*Task instructions*
The answer should be an exact repeat of the stretch of material below from the line containing "the real world" through the line containing "Volunteers have suggested".

*The data*
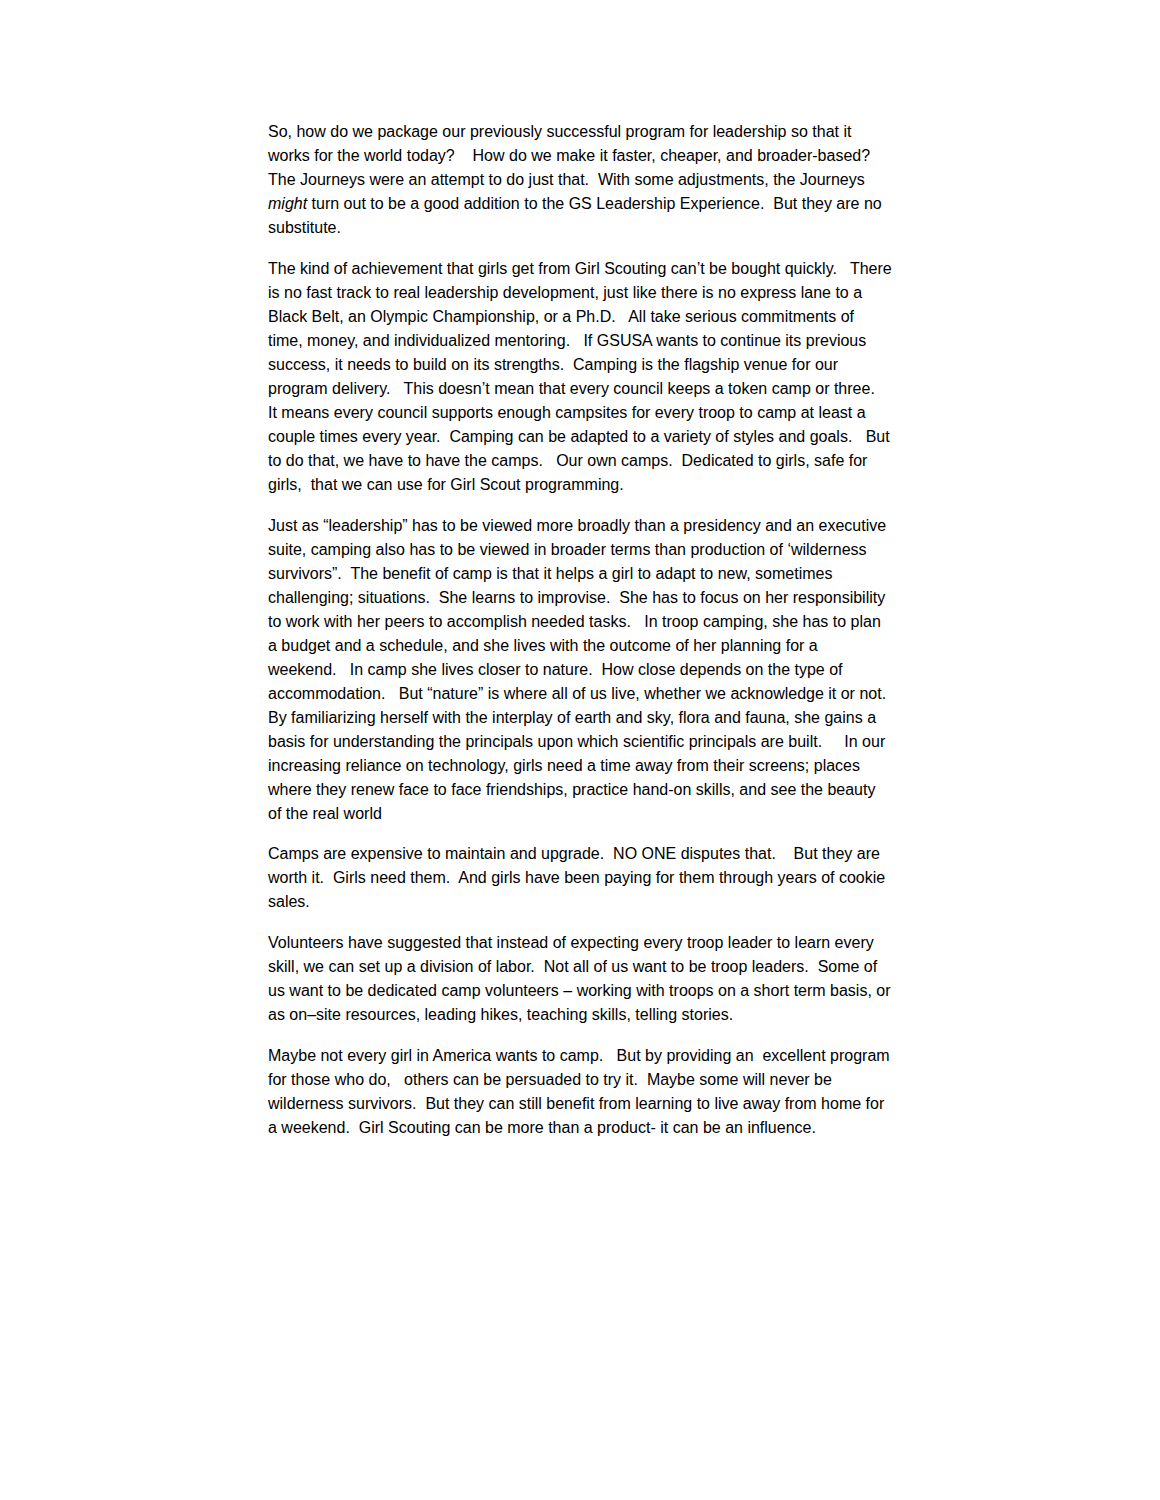So, how do we package our previously successful program for leadership so that it works for the world today? How do we make it faster, cheaper, and broader-based? The Journeys were an attempt to do just that. With some adjustments, the Journeys might turn out to be a good addition to the GS Leadership Experience. But they are no substitute.
The kind of achievement that girls get from Girl Scouting can’t be bought quickly. There is no fast track to real leadership development, just like there is no express lane to a Black Belt, an Olympic Championship, or a Ph.D. All take serious commitments of time, money, and individualized mentoring. If GSUSA wants to continue its previous success, it needs to build on its strengths. Camping is the flagship venue for our program delivery. This doesn’t mean that every council keeps a token camp or three. It means every council supports enough campsites for every troop to camp at least a couple times every year. Camping can be adapted to a variety of styles and goals. But to do that, we have to have the camps. Our own camps. Dedicated to girls, safe for girls, that we can use for Girl Scout programming.
Just as “leadership” has to be viewed more broadly than a presidency and an executive suite, camping also has to be viewed in broader terms than production of ‘wilderness survivors”. The benefit of camp is that it helps a girl to adapt to new, sometimes challenging; situations. She learns to improvise. She has to focus on her responsibility to work with her peers to accomplish needed tasks. In troop camping, she has to plan a budget and a schedule, and she lives with the outcome of her planning for a weekend. In camp she lives closer to nature. How close depends on the type of accommodation. But “nature” is where all of us live, whether we acknowledge it or not. By familiarizing herself with the interplay of earth and sky, flora and fauna, she gains a basis for understanding the principals upon which scientific principals are built. In our increasing reliance on technology, girls need a time away from their screens; places where they renew face to face friendships, practice hand-on skills, and see the beauty of the real world
Camps are expensive to maintain and upgrade. NO ONE disputes that. But they are worth it. Girls need them. And girls have been paying for them through years of cookie sales.
Volunteers have suggested that instead of expecting every troop leader to learn every skill, we can set up a division of labor. Not all of us want to be troop leaders. Some of us want to be dedicated camp volunteers – working with troops on a short term basis, or as on–site resources, leading hikes, teaching skills, telling stories.
Maybe not every girl in America wants to camp. But by providing an excellent program for those who do, others can be persuaded to try it. Maybe some will never be wilderness survivors. But they can still benefit from learning to live away from home for a weekend. Girl Scouting can be more than a product- it can be an influence.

*Solution to the exercise*
Just as “leadership” has to be viewed more broadly than a presidency and an executive suite, camping also has to be viewed in broader terms than production of ‘wilderness survivors”. The benefit of camp is that it helps a girl to adapt to new, sometimes challenging; situations. She learns to improvise. She has to focus on her responsibility to work with her peers to accomplish needed tasks. In troop camping, she has to plan a budget and a schedule, and she lives with the outcome of her planning for a weekend. In camp she lives closer to nature. How close depends on the type of accommodation. But “nature” is where all of us live, whether we acknowledge it or not. By familiarizing herself with the interplay of earth and sky, flora and fauna, she gains a basis for understanding the principals upon which scientific principals are built. In our increasing reliance on technology, girls need a time away from their screens; places where they renew face to face friendships, practice hand-on skills, and see the beauty of the real world
Camps are expensive to maintain and upgrade. NO ONE disputes that. But they are worth it. Girls need them. And girls have been paying for them through years of cookie sales.
Volunteers have suggested that instead of expecting every troop leader to learn every skill, we can set up a division of labor. Not all of us want to be troop leaders. Some of us want to be dedicated camp volunteers – working with troops on a short term basis, or as on–site resources, leading hikes, teaching skills, telling stories.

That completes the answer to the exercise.